◆ Input data ◆
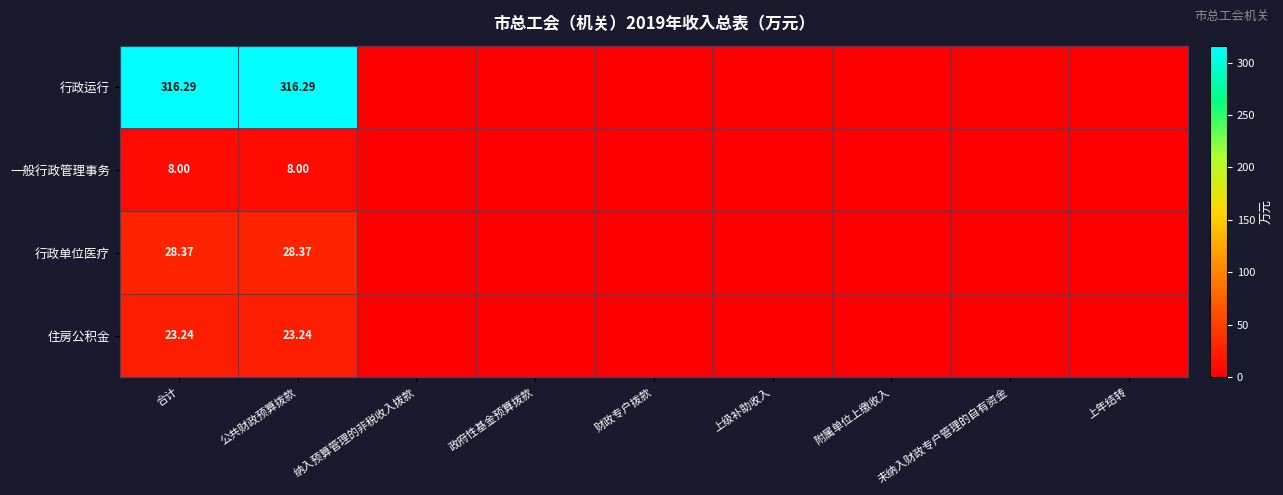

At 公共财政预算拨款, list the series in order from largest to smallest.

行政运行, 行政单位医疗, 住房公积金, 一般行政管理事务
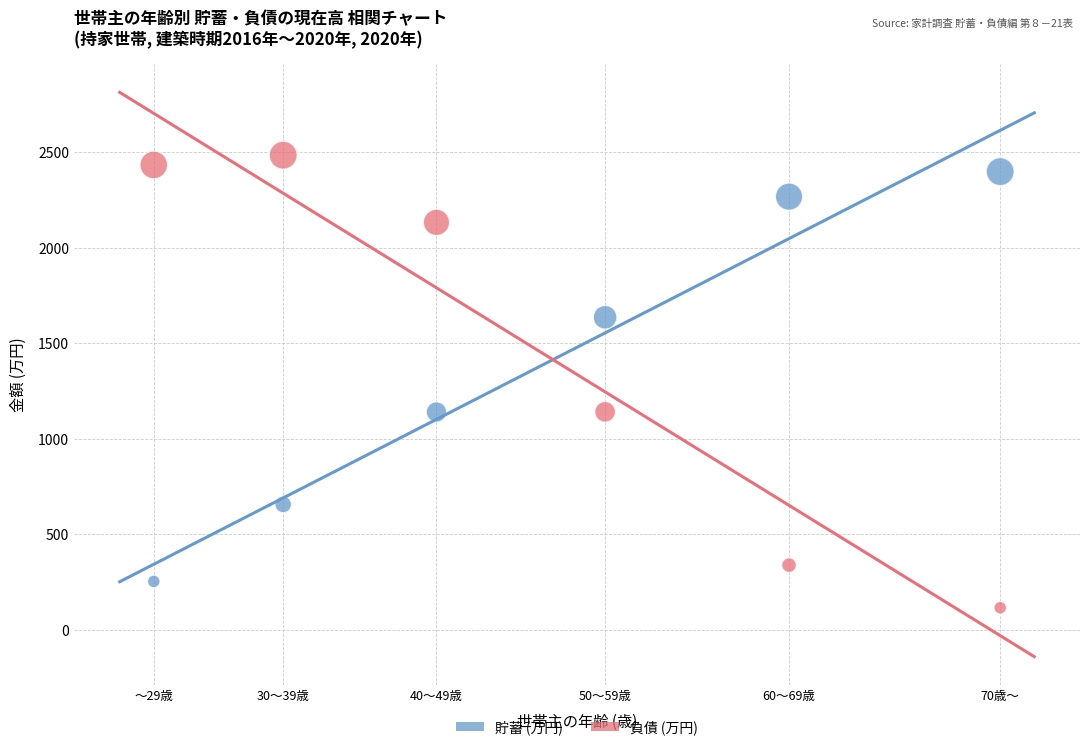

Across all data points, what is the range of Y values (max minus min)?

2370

==

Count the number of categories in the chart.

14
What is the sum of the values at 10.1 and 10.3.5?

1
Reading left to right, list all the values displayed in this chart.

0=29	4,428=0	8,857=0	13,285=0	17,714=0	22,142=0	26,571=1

◆ Activity ◆
How many lines above contain the word "chart"? Reply with the number only.

◆ Reply to the task ◆
2